#### [Text passage]

# #20 - Furtwangler conducting BPO - Schubert - Symphony No. 9 [1942]



## Lord Lance (Nov 4, 2013)

Sorry for the late posting but I've been sort of busy playing Deus Ex: Human Revolution - Director's Cut. Wait, that's a filthy excuse. Its not even an excuse. I'll promise to update more frequent, most loyal frequent readers. {Albert}

Continuation of Furtwangler month:










Oh, my, the more I hear of Herr Furtwangler, the more enraptured I am by him. A most troubled man. Socially, politically, personally and most important, musically. His struggle of his music finding acceptance and being taken "seriously" as a composer haunted him for his life. Always considering himself first and foremost as a conductor and composer next. Before conducting, he composed as a boy, said to have written six piano sonatas.

The performance on this disc is from the year 1942 with the ever-talented Berliner Philharmoniker. And considering the situation at the time, it makes sense just how emotionally charged this performance is. Furtwangler at his peak. In my opinion, the 1940s gave us some of the finest records from Herr Furtwangler. The recordings from 1950s show us more of his spirituality. When I mean emotionally charged, I mean it! Boy, oh boy! One is reminded of Tennstedt's finest venture of Schubert 9 available on BBC Legends. Only bettered.

Every note is sparkling with such a dramatic fervour that one wonders how they manage to keep it up for an entire 50 minutes symphony. Never faltering, never lessening in perfection, never losing focus, bettering even the most note-perfect studio recordings.

#### [Instructions]
1 > In the post on the 1942 Furtwangler recording, how many piano sonatas is Furtwangler said to have written as a boy?
2 > Write the next part of the post on Furtwangler's 1942 Schubert Ninth, starting after its last sentence.
These rows are unrelated to the post on the 1942 Furtwangler recording.

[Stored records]
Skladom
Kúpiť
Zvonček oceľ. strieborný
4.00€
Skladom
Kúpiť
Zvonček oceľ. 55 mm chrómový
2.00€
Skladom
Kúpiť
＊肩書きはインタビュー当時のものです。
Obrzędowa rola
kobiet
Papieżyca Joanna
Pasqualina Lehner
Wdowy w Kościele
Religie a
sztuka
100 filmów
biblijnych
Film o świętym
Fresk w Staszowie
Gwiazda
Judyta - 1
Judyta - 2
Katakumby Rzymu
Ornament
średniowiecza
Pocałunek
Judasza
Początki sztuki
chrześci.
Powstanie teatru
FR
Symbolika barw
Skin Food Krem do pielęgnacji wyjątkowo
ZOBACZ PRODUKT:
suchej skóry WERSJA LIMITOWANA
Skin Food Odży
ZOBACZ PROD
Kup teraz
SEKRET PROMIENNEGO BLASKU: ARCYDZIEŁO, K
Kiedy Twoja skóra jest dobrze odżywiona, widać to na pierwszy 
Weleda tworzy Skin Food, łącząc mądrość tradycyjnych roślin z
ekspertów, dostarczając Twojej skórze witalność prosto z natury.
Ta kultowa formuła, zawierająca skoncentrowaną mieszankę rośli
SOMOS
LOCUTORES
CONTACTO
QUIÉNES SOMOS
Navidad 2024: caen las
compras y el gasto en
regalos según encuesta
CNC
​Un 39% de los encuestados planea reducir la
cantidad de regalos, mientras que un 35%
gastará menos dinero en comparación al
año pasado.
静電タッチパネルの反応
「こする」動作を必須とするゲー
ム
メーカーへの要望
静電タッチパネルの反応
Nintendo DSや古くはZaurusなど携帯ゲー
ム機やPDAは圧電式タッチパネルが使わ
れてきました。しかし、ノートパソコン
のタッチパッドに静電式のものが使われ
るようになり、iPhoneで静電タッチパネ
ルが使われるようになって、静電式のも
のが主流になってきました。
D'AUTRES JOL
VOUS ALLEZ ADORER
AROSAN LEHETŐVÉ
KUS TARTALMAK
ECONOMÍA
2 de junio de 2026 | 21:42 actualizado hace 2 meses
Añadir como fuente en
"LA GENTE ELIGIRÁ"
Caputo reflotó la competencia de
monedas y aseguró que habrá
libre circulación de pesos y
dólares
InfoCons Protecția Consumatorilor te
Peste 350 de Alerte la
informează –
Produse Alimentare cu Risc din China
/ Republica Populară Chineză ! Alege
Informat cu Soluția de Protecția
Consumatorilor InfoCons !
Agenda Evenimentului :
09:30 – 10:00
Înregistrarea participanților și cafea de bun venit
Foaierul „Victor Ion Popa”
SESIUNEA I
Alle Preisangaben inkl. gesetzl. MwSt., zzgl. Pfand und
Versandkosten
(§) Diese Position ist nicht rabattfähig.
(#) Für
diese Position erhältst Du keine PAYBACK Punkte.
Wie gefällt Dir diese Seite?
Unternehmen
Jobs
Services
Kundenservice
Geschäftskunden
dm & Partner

#### [Task results]
1 > Six.

2 >
I've heard many Schubert 9s and they really sometime sound to get lost in the first movement. But not in this case! [As you might have noticed, most of my reviews stick to such calibre of performances.]

Particularly mesmerizing is the First movement, where the timpani sound possesed by a Demon. As if they're very life depends on the intensity of their strikes....!

*Should you buy this performance? Most Certainly and the other Schubert 9s of Furtwangler. *But not from DG, they do a most mediocre job at remastering. If you have the money for it, buy a remastering from one of the Furtwangler societies [A purchasing decision for all purchases of Herr Furtwangler.]


*RECOMMENDED WITH HONORS.*​


----------



## Albert7 (Nov 16, 2014)

No update for today yet?


----------



## Lord Lance (Nov 4, 2013)

Albert7;bt3404 said:


> No update for today yet?


Just woke up. Releasing Furtwangler/BPO/Schneiderhan - Beethoven/Violin Concerto.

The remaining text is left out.